Hagan, Coury & Associates, Brooklyn (Paul R. Golden of counsel), for appellants.
Kobre & Kim LLP, New York (Steven G. Kobre of counsel), for respondents.
Renwick, J.P., Gische, Gonza´lez, Scarpulla, Mendez, JJ.
Judgments, Supreme Court, New York County (Barbara Jaffe, J.), entered June 22, 2018, and January 14, 2020, dismissing the complaint and awarding defendants costs and fees, unanimously affirmed, with costs. Appeals from orders, same court and Justice, entered June 29, 2018, and December 31, 2018, which granted defendants' motions to dismiss the complaint and for sanctions, unanimously dismissed, without costs, as subsumed, respectively, in the appeals from the 2020 and 2018 judgments.

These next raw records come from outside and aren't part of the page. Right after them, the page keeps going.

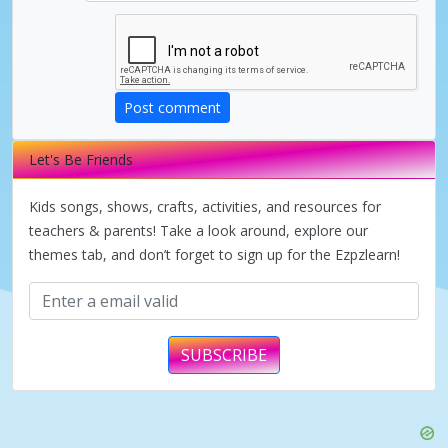
d
e
Post comment
o
Let's Be Friends
Kids songs, shows, crafts, activities, and resources for
teachers & parents! Take a look around, explore our
themes tab, and don’t forget to sign up for the Ezpzlearn!
SUBSCRIBE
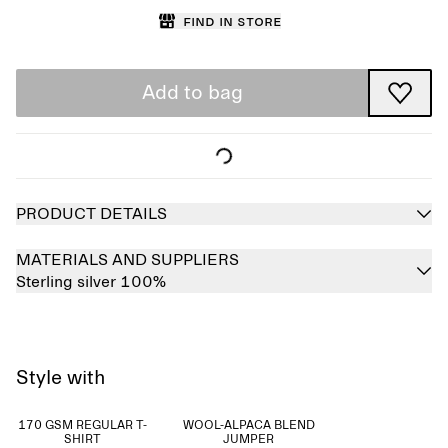
Find in store
Add to bag
PRODUCT DETAILS
MATERIALS AND SUPPLIERS
Sterling silver 100%
Style with
170 GSM REGULAR T-
WOOL-ALPACA BLEND
SHIRT
JUMPER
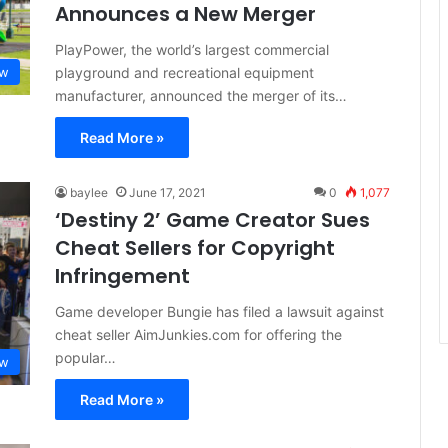
Announces a New Merger
PlayPower, the world’s largest commercial
playground and recreational equipment
aw
manufacturer, announced the merger of its…
Read More »
baylee
June 17, 2021
0
1,077
‘Destiny 2’ Game Creator Sues
Cheat Sellers for Copyright
Infringement
Game developer Bungie has filed a lawsuit against
cheat seller AimJunkies.com for offering the
popular…
aw
Read More »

Plaintiffs' tortious interference claims are precluded by the dismissal of their 2014 action asserting those claims in a Florida state court action (see Nix v. Major League Baseball, 190 So. 3d 79 [Fla. App. 2015] [recognizing plaintiffs' notice of dismissal] ) and the subsequent dismissal of their federal action in the Southern District of New York based on the same claims (see CPLR 3217[c] ; see generally Rojas v. Romanoff, 186 A.D.3d 103, 107–108, 128 N.Y.S.3d 189 [1st Dept. 2020] ). Although in the Florida state action plaintiffs did not expressly plead the alleged hacking of their PayPal account, they asserted tortious interference claims based on the alleged hacking of their social media accounts; the alleged hacking of their PayPal account occurred the day after they amended their complaint. The Florida state action was not dismissed until November 6, 2014, and, thus, plaintiffs could have raised the issue of the alleged hacking of their PayPal account in that litigation.
The defamation claims were also appropriately dismissed. The statement in the New York federal action that plaintiffs "admit[ted] to selling products purportedly containing at least one banned performance-enhancing substance (IGF–1)" was true, and the truth of the statement provides a complete defense to the defamation claims ( Dillon v. City of New York, 261 A.D.2d 34, 39, 704 N.Y.S.2d 1 [1st Dept. 1999] ). At a minimum, the statement was a nonactionable "fair and true," i.e., "substantially accurate," report of the New York federal complaint ( Holy Spirit Assn. for Unification of World Christianity v. New York Times Co., 49 N.Y.2d 63, 67, 424 N.Y.S.2d 165, 399 N.E.2d 1185 [1979] ; Civil Rights Law § 74 ). We agree with the motion court that plaintiffs' motion for reargument was intended to prolong the resolution of the action and/or to harass defendants, considering the circumstances under which it was made, and is therefore sanctionable ( 22 NYCRR 130–1.1 [c] ).